C'est si compliqué de régner. Frigga sait cela, elle le vit depuis tant de siècles, mais jamais encore ça ne l'a autant frappée, alors qu'elle s'efforce de transmettre les bons réflexes, les informations cruciales à son fils, tout ce dont Loki aura désespérément besoin quand lui et son frère se retrouveront à gouverner Asgard seuls.
Frigga ne sait pas encore si elle survivra à la tempête qui s'approche. Elle ne veut pas abandonner ses enfants et son peuple, bien sûr, mais elle se sent si fatiguée, usée par le pouvoir et par la mort prochaine de l'homme avec lequel elle a tant partagé, y compris sa vie. Elle ne sait pas de quel côté penchera son destin, elle hésite à creuser la question.
La lâcheté, c'est l'un des signes avant-coureurs de la vieillesse de l'âme. Frigga suppose qu'elle a succombé au temps, elle aussi – maintenant que la fin s'annonce, son unique désir est de passer tout le temps qu'elle peut à ne s'occuper que de dorloter son petit-fils, et tant pis pour le reste des Neuf Mondes.

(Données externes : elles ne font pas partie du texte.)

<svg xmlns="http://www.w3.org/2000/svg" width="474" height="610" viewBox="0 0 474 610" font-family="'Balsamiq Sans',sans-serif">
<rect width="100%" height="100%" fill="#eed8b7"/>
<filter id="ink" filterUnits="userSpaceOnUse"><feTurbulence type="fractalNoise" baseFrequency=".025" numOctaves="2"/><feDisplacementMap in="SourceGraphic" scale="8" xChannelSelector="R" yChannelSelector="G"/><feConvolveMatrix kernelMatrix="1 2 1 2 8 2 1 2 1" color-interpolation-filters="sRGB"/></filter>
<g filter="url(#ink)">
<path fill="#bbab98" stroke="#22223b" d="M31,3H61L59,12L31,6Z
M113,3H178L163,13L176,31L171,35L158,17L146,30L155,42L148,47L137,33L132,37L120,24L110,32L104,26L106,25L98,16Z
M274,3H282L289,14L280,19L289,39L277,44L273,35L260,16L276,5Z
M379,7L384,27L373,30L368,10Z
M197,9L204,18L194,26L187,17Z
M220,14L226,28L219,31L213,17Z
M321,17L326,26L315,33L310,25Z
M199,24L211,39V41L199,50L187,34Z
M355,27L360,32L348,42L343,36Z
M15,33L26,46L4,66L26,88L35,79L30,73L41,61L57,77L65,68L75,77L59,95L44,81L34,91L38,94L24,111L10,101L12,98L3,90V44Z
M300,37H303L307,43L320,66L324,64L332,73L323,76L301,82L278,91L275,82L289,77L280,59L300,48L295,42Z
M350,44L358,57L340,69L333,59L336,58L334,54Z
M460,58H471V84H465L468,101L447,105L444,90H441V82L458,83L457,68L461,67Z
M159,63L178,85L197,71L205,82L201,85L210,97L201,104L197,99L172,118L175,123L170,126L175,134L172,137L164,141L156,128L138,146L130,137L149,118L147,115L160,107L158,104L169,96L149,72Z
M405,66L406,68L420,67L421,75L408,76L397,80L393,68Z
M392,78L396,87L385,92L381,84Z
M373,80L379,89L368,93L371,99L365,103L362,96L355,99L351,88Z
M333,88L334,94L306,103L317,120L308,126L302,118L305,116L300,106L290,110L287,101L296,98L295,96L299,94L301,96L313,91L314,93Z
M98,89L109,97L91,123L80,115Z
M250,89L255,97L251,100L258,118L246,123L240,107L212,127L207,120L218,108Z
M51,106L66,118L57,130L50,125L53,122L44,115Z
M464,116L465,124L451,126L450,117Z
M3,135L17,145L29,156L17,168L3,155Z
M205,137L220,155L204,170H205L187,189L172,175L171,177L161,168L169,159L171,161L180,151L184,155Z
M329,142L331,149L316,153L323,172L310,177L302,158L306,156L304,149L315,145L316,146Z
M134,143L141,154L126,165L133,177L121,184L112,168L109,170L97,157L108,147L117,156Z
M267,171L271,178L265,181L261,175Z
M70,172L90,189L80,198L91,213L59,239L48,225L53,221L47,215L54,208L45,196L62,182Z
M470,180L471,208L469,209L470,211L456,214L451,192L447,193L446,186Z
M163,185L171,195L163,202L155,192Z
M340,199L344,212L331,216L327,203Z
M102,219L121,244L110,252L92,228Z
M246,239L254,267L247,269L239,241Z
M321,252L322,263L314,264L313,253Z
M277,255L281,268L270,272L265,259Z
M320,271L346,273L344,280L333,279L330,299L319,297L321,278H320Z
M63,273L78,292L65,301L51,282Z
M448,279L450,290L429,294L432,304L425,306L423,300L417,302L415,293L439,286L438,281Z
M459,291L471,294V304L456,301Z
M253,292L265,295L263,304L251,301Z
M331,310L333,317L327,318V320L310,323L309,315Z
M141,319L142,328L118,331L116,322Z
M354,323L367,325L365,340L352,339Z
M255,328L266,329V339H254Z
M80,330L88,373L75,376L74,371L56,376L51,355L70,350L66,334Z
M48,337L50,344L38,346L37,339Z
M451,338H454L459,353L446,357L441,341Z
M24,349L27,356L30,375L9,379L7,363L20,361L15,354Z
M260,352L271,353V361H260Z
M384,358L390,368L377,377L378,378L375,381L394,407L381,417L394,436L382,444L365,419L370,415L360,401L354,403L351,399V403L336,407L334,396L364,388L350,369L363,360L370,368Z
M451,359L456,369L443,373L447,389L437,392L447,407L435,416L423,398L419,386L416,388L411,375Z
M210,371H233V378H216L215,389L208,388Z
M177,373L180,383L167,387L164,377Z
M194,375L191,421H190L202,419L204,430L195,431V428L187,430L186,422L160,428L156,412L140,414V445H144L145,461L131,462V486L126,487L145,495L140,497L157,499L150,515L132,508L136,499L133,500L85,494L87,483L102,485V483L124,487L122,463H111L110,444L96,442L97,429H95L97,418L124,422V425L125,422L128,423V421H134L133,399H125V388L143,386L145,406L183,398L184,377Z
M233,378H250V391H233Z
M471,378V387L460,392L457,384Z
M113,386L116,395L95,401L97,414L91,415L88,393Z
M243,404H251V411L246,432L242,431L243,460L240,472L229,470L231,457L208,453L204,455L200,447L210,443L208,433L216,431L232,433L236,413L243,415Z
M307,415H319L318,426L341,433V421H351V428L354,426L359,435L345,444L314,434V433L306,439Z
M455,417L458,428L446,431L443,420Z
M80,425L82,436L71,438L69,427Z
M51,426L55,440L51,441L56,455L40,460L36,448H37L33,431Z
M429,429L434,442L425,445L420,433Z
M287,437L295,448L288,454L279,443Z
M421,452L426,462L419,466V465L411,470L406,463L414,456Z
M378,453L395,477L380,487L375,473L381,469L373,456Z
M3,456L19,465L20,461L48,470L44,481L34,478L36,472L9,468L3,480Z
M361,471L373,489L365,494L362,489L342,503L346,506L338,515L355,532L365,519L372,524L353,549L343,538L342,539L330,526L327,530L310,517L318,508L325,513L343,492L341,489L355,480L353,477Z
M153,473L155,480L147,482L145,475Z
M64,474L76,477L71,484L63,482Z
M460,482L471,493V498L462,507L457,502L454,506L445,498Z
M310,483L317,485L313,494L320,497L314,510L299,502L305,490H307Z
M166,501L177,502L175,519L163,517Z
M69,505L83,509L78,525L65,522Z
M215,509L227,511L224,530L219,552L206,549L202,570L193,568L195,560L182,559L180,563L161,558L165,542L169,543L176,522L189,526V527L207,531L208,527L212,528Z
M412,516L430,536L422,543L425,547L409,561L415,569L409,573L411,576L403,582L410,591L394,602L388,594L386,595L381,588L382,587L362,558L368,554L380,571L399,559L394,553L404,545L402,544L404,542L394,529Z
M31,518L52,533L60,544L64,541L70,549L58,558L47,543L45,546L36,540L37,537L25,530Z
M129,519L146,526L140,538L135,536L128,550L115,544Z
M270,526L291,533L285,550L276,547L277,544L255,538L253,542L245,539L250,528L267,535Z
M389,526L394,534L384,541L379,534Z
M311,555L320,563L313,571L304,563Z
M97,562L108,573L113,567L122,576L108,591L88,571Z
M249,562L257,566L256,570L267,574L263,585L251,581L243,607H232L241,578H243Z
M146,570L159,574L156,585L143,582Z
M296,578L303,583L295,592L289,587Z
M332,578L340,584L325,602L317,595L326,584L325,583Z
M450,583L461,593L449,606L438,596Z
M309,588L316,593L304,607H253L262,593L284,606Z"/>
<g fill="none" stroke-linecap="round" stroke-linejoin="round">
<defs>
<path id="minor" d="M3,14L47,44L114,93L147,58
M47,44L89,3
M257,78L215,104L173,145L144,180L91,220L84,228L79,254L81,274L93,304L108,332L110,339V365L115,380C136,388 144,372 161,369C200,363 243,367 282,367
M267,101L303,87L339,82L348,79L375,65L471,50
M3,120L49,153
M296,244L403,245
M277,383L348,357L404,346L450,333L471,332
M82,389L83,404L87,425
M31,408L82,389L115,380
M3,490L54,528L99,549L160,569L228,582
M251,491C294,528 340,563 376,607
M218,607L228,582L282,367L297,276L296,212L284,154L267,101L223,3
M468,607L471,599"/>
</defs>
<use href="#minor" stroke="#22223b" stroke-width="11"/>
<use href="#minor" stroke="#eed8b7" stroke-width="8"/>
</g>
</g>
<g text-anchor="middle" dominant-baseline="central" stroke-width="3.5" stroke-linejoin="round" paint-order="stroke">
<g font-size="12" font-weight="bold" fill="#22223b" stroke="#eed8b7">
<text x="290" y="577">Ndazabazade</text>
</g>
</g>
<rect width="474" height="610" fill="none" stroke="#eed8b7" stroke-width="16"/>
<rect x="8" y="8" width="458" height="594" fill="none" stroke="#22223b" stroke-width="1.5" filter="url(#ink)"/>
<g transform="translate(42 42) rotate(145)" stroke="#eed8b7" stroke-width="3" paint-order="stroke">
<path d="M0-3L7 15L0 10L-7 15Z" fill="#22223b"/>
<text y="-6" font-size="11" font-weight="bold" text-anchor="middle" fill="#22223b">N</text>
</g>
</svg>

Quand la vieillesse s'installe, la mort est une bénédiction. Peut-être que cet ultime cataclysme tombe à point après tout, qu'il permettra à Asgard de faire peau neuve, se dépouillant pour émerger plus beau à la manière des serpents-gemmes, ces bêtes gracieuses ayant donné leur nom à l'enfant de ses fils.
Tel est la définition du Ragnarök, la mort des Anciens Dieux. Car c'est seulement une fois l'ancien ordre détruit que de nouveaux dieux peuvent s'élever.
Mais dans l'intervalle, Frigga ne peut qu'avertir, elle ne peut que préparer son entourage. Avec de la chance, cela suffira.
Elle n'ose pas imaginer que ses mesures feront plus que cela.